With their purchase, Statkraft also gained the rights to a project that Empresa had been developing before the buyout. The Los Lagos hydroelectric facility, planned for USD 204 million and projected to produce 51.6 MW, became a focus of Statkraft in Chile, and after four years of work, construction began this August.

In a statement, Jurgen Tzschoppe, executive vice-president International Power of Statkraft, said the company is “working to build scale in Chile. We want to capitalize on our combined expertise in power generation and market operations to best serve the market and provide energy to large industrial customers in the country.” Statkraft’s continued interest in Chilean hydropower is somewhat atypical given the current situation in Latin America, where hydropower projects have been on the decline.

Decline in hydropower

Hydropower has long been an important source of energy for Latin America. In fact, according to ABN AMRO’s Energy Monitor (2018), hydropower is still Latin America’s main source of power generation, accounting for roughly 65 per cent of all electricity generated and occupying 80 per cent in the renewable energy mix. But over the years, that statistic has been declining. In 2000, hydropower accounted for 95 per cent in renewable energy. 

Economists Farah Abi Morshed and Marijke Zewuster attribute this decrease in hydropower to the “fear of droughts, environmental impacts (like deforestation), marine life impacts, and social factors (e.g. the displacement of (ethnic) groups).”

These challenges to hydropower have particularly affected Brazil, and as a result, Morshed and Zequster report that “the Brazilian government has been considering various alternatives as part of a bigger plan to remedy structural water management problems. Aside from the environmental challenges, economic projects/rivers are becoming scarce, as most of them are already in production.”

Given the current state of affairs then, the construction of a new Chilean hydropower plant along the Pilmaiquén—some 60 years after the first facility began generating power from its current—illustrates the significant potential of Chile’s waterways. Indeed, the International Journal of Hydropower & Dams estimates the technically feasible hydropower potential in Chile at around 162.000-gigawatt-hours per year. 

In addition to foreign investors, domestic utility companies remain aware of this potential.
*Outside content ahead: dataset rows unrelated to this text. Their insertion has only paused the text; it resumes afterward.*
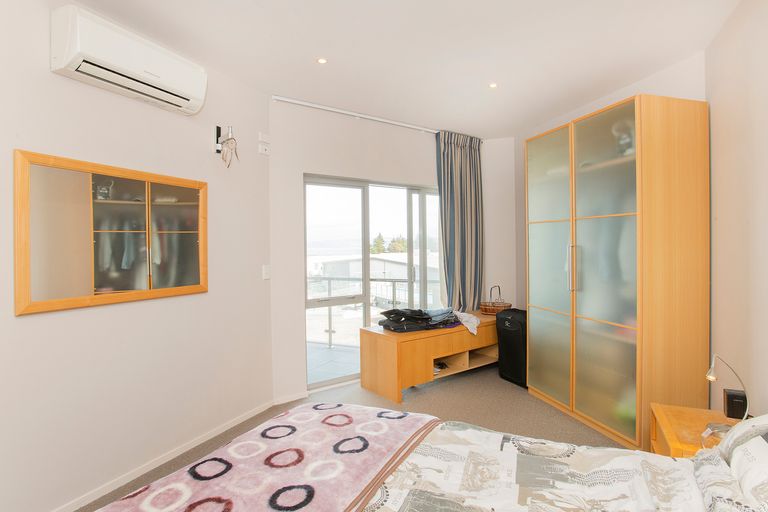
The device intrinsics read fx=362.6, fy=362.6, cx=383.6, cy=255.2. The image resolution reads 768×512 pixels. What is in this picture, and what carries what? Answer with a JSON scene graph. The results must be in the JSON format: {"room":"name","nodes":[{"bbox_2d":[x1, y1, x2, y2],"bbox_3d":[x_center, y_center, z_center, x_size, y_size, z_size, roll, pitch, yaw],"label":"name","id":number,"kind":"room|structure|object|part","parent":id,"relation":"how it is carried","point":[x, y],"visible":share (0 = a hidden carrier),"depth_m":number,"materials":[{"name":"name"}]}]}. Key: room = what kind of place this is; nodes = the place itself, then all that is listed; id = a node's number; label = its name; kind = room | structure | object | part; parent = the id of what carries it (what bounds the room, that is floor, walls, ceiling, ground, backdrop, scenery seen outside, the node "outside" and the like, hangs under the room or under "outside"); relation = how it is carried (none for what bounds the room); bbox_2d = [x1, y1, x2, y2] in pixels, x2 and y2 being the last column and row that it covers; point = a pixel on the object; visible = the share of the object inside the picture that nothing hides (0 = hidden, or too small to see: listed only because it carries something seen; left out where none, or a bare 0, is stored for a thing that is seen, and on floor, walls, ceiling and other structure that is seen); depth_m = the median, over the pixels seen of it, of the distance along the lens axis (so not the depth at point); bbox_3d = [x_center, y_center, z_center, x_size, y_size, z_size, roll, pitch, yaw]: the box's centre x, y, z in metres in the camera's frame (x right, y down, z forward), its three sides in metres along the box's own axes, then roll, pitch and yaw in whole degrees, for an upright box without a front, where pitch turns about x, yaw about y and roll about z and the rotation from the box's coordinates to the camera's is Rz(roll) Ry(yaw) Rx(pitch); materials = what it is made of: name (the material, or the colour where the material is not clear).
{"room":"bedroom","nodes":[
{"label":"bedroom","id":0,"kind":"room"},
{"bbox_2d":[0,0,273,511],"bbox_3d":[-1.884,-0.019,1.517,0.141,2.755,4.079,0,1,26],"label":"left wall","id":1,"kind":"structure","parent":0,"point":[26,324],"depth_m":2.15,"materials":[{"name":"white paint"}]},
{"bbox_2d":[16,150,208,314],"bbox_3d":[-1.511,-0.124,2.173,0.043,0.785,1.039,0,1,26],"label":"mirror","id":2,"kind":"object","parent":1,"relation":"attached to","point":[134,190],"visible":0.99,"depth_m":2.02,"materials":[{"name":"brown mirror"}]},
{"bbox_2d":[51,4,207,115],"bbox_3d":[-1.419,-1.087,2.106,0.224,0.272,0.775,0,1,26],"label":"air conditioner","id":3,"kind":"object","parent":1,"relation":"attached to","point":[182,79],"visible":0.98,"depth_m":1.93,"materials":[{"name":"white plastic"}]},
{"bbox_2d":[52,399,271,511],"bbox_3d":[-1.697,1.323,1.701,0.014,0.062,3.532,0,1,26],"label":"baseboard","id":4,"kind":"structure","parent":1,"relation":"attached to","point":[251,414],"depth_m":2.28,"materials":[{"name":"white paint"}]},
{"bbox_2d":[214,124,237,167],"bbox_3d":[-1.154,-0.806,2.672,0.164,0.333,0.135,0,1,26],"label":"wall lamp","id":5,"kind":"object","parent":1,"relation":"attached to","point":[217,141],"visible":0.99,"depth_m":2.66,"materials":[{"name":"metal"}]},
{"bbox_2d":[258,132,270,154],"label":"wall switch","id":6,"kind":"object","parent":1,"relation":"attached to","point":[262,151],"visible":0.98,"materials":[{"name":"white plastic"}]},
{"bbox_2d":[262,264,269,279],"bbox_3d":[-0.997,0.139,3.080,0.013,0.121,0.076,0,1,26],"label":"light switch","id":7,"kind":"object","parent":1,"relation":"attached to","point":[265,269],"visible":0.97,"depth_m":3.07,"materials":[{"name":"white plastic"}]},
{"bbox_2d":[82,358,633,511],"bbox_3d":[0.301,1.374,1.698,3.829,0.102,5.863,0,1,26],"label":"floor","id":8,"kind":"structure","parent":0,"point":[495,391],"depth_m":3.03,"materials":[{"name":"carpet"}]},
{"bbox_2d":[94,403,767,511],"bbox_3d":[0.141,0.787,0.781,2.181,1.099,1.767,0,1,26],"label":"bed","id":9,"kind":"object","parent":8,"relation":"on","point":[708,475],"visible":0.99,"depth_m":1.17,"materials":[{"name":"fabric"}]},
{"bbox_2d":[95,403,439,511],"bbox_3d":[-0.423,0.790,0.968,0.691,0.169,1.722,0,1,26],"label":"blanket","id":10,"kind":"object","parent":9,"relation":"on","point":[233,503],"visible":0.99,"depth_m":1.21,"materials":[{"name":"pink fabric"}]},
{"bbox_2d":[364,420,736,511],"bbox_3d":[0.353,0.858,0.806,1.347,0.370,1.608,0,1,26],"label":"duvet","id":11,"kind":"object","parent":9,"relation":"on","point":[612,451],"visible":0.88,"depth_m":1.17,"materials":[{"name":"white fabric"}]},
{"bbox_2d":[716,414,767,508],"bbox_3d":[1.141,0.600,0.943,0.408,0.234,0.638,0,1,26],"label":"pillow","id":12,"kind":"object","parent":9,"relation":"on","point":[735,453],"visible":0.94,"depth_m":1.01,"materials":[{"name":"white fabric"}]},
{"bbox_2d":[362,312,501,401],"bbox_3d":[0.693,0.999,3.899,1.841,0.576,0.548,-1,1,-36],"label":"wooden bench","id":13,"kind":"object","parent":8,"relation":"on","point":[380,336],"visible":0.86,"depth_m":3.47,"materials":[{"name":"brown wood"}]},
{"bbox_2d":[378,307,460,332],"bbox_3d":[0.389,0.622,3.679,0.921,0.198,0.425,-1,1,-31],"label":"clothes pile","id":14,"kind":"object","parent":13,"relation":"on","point":[396,312],"visible":0.96,"depth_m":3.56,"materials":[{"name":"fabric"}]},
{"bbox_2d":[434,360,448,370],"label":"shoes","id":15,"kind":"object","parent":13,"relation":"in","point":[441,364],"visible":0.7,"depth_m":3.61,"materials":[{"name":"black"}]},
{"bbox_2d":[453,310,480,334],"bbox_3d":[0.834,0.696,3.857,0.366,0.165,0.443,0,1,8],"label":"white cloth","id":16,"kind":"object","parent":13,"relation":"on","point":[474,320],"visible":0.77,"depth_m":3.75,"materials":[{"name":"white fabric"}]},
{"bbox_2d":[480,285,512,314],"bbox_3d":[1.308,0.509,4.262,0.346,0.323,0.337,-1,1,-43],"label":"wicker basket","id":17,"kind":"object","parent":13,"relation":"on","point":[490,311],"visible":0.91,"depth_m":4.17,"materials":[{"name":"brown wicker"}]},
{"bbox_2d":[495,308,527,387],"bbox_3d":[1.384,0.928,3.720,0.327,0.726,0.406,-1,1,-25],"label":"suitcase","id":18,"kind":"object","parent":8,"relation":"on","point":[514,312],"visible":0.71,"depth_m":3.61,"materials":[{"name":"black fabric"}]},
{"bbox_2d":[525,93,709,452],"bbox_3d":[1.761,0.140,2.936,0.603,2.325,1.188,-1,1,-15],"label":"wardrobe","id":19,"kind":"object","parent":8,"relation":"on","point":[607,227],"visible":0.98,"depth_m":2.51,"materials":[{"name":"brown wood"}]},
{"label":"glass door","id":20,"kind":"part","parent":19,"relation":"part of","materials":[{"name":"glass"}]},
{"bbox_3d":[1.433,0.095,2.780,0.053,0.336,0.041,-1,1,-15],"label":"handle","id":21,"kind":"part","parent":19,"relation":"part of","materials":[{"name":"silver metal"}]},
{"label":"glass door","id":22,"kind":"part","parent":19,"relation":"part of","materials":[{"name":"glass"}]},
{"bbox_2d":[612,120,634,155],"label":"figurine","id":23,"kind":"object","parent":19,"relation":"in","point":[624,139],"visible":0.5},
{"bbox_2d":[650,403,738,457],"bbox_3d":[1.598,1.073,1.707,0.493,0.488,0.538,0,1,26],"label":"nightstand","id":24,"kind":"object","parent":8,"relation":"on","point":[675,441],"visible":0.34,"depth_m":1.80,"materials":[{"name":"brown wood"}]},
{"bbox_2d":[705,354,750,434],"bbox_3d":[1.559,0.633,1.653,0.169,0.357,0.139,0,1,26],"label":"table lamp","id":25,"kind":"object","parent":24,"relation":"on","point":[714,376],"visible":0.85,"depth_m":1.65,"materials":[{"name":"silver metal"}]},
{"bbox_2d":[723,389,747,419],"bbox_3d":[1.743,0.742,1.802,0.085,0.130,0.064,0,1,26],"label":"black speaker","id":26,"kind":"object","parent":24,"relation":"on","point":[729,396],"visible":0.93,"depth_m":1.78,"materials":[{"name":"black"}]},
{"bbox_2d":[268,96,514,404],"bbox_3d":[0.243,-0.062,4.010,2.989,2.746,0.196,-1,1,-33],"label":"window wall","id":27,"kind":"structure","parent":0,"point":[310,167],"depth_m":3.38,"materials":[{"name":"white paint"}]},
{"bbox_2d":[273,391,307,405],"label":"baseboard","id":28,"kind":"structure","parent":27,"relation":"attached to","point":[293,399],"depth_m":3.26,"materials":[{"name":"white paint"}]},
{"bbox_2d":[305,174,441,391],"bbox_3d":[0.040,0.251,4.089,2.013,2.104,0.129,-1,1,-34],"label":"sliding glass door","id":29,"kind":"structure","parent":27,"relation":"in","point":[423,242],"depth_m":3.90,"materials":[{"name":"glass"}]},
{"bbox_2d":[66,0,738,136],"bbox_3d":[0.081,-1.431,1.721,3.678,0.112,5.900,0,1,26],"label":"ceiling","id":30,"kind":"structure","parent":0,"point":[480,93],"depth_m":2.43,"materials":[{"name":"white paint"}]},
{"bbox_2d":[316,57,327,63],"bbox_3d":[-0.446,-1.393,2.594,0.086,0.007,0.086,0,1,26],"label":"ceiling light","id":31,"kind":"object","parent":30,"relation":"in","point":[322,61],"visible":0.98,"depth_m":2.59,"materials":[{"name":"white"}]},
{"bbox_2d":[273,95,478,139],"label":"curtain rod","id":32,"kind":"object","parent":30,"relation":"attached to","point":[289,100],"visible":0.84,"depth_m":3.52,"materials":[{"name":"white metal"}]},
{"bbox_2d":[436,130,483,311],"bbox_3d":[0.915,-0.249,4.271,0.721,2.348,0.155,-1,1,-34],"label":"curtain","id":33,"kind":"object","parent":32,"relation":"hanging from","point":[454,154],"visible":0.91,"depth_m":4.24,"materials":[{"name":"fabric"}]},
{"bbox_2d":[488,82,497,88],"bbox_3d":[0.908,-1.411,3.013,0.087,0.007,0.087,0,1,26],"label":"ceiling light","id":34,"kind":"object","parent":30,"relation":"in","point":[493,85],"visible":0.97,"depth_m":3.01,"materials":[{"name":"white"}]},
{"bbox_2d":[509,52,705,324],"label":"back wall","id":35,"kind":"structure","parent":0,"point":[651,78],"depth_m":3.29,"materials":[{"name":"paint"}]},
{"bbox_2d":[705,0,767,418],"bbox_3d":[1.435,-0.030,0.792,0.136,2.770,4.339,0,1,26],"label":"right wall","id":36,"kind":"structure","parent":0,"point":[719,208],"depth_m":2.01,"materials":[{"name":"beige paint"}]},
{"label":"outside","id":37,"kind":"structure","parent":0,"visible":0},
{"bbox_2d":[306,341,361,385],"bbox_3d":[-0.812,1.353,4.688,3.275,0.109,3.162,0,1,26],"label":"balcony floor","id":38,"kind":"structure","parent":37,"point":[316,361],"depth_m":4.46,"materials":[{"name":"grey tile"}]},
{"bbox_2d":[309,275,438,345],"bbox_3d":[-0.115,0.789,5.258,3.945,1.041,0.085,0,1,19],"label":"balcony railing","id":39,"kind":"object","parent":38,"relation":"on","point":[329,315],"visible":0.44,"depth_m":5.35,"materials":[{"name":"metal"}]},
{"bbox_2d":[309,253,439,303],"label":"building","id":40,"kind":"structure","parent":37,"point":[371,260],"materials":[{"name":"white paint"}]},
{"label":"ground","id":41,"kind":"structure","parent":37,"visible":0},
{"bbox_2d":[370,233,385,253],"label":"tree","id":42,"kind":"object","parent":41,"relation":"on","point":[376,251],"visible":0.41,"materials":[{"name":"green plant"}]},
{"bbox_2d":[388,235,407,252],"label":"tree","id":43,"kind":"object","parent":41,"relation":"on","point":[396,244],"visible":0.42,"materials":[{"name":"green plant"}]}
]}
Last year, another hydroelectric facility began to capitalise on Chile’s capacity for hydropower and is owned and operated by an in-country provider.

Los Cóndores

The Los Cóndores Hydropower Plant, which became operational in 2018, serves as another testament to the continued importance of hydropower in Chile. The plant is operated by the Chilean utility company ENDESA and is currently producing 150 MW of clean electricity per year. Power is generated at the plant via two vertical-shaft Pelton turbines installed in an underground powerhouse at the end of a 12-kilometre-long tunnel.

One common feature of the Los Cóndores plant and the Los Lagos facility is equipment from Voith Technology Group. Voith’s involvement in Los Cóndores consisted of contracts for the two Pelton turbines, as well as two generators, plant and product engineering, manufacturing, erection, supervision, commissioning, and project management services. The project’s key components were manufactured at Voith Hydro in São Paulo, Brazil.

For Los Lagos, Voith was again selected to serve as the electro and hydro-mechanical contractor. The delivery of major components and construction services from Voith is also expected from their facilities in Brazil.

Latin American renewables

Despite declines in the use of hydropower across Latin America—except Chile—the region generates some of the cleanest energy in the world. The effort of Latin American countries to draw from renewable sources has led to an increase in their installed capacity for renewables, from 10 GW in 2006 to 36 GW in 2015. Three Latin American countries—Chile, Mexico, and Brazil—rank among the top 10 in renewable energy markets. And the overall share of Latin America’s renewable energy runs to twice the global figure.

As is the case with hydropower, Chile is a significant contributor to Latin America’s overall renewable push. Chile began 2019 with a power mix made up of 20.8% renewable energy, an increase from the 17.9% share recorded in 2017, and almost 92% of the freshly added 715MW to Chile’s electricity system in 2018 came from renewable sources, led by solar (59%) and wind (32%). Chile’s Atacama Desert currently boasts Latin America’s largest solar panel park, and Chile is home to South America’s first geothermal plant.

At a global scale then, Latin America remains a top contender in renewables, even as its general hydropower output diminishes. And as domestic and international power companies alike continue to tap Chile’s potential for hydroelectric energy, the country will help keep the region at the top.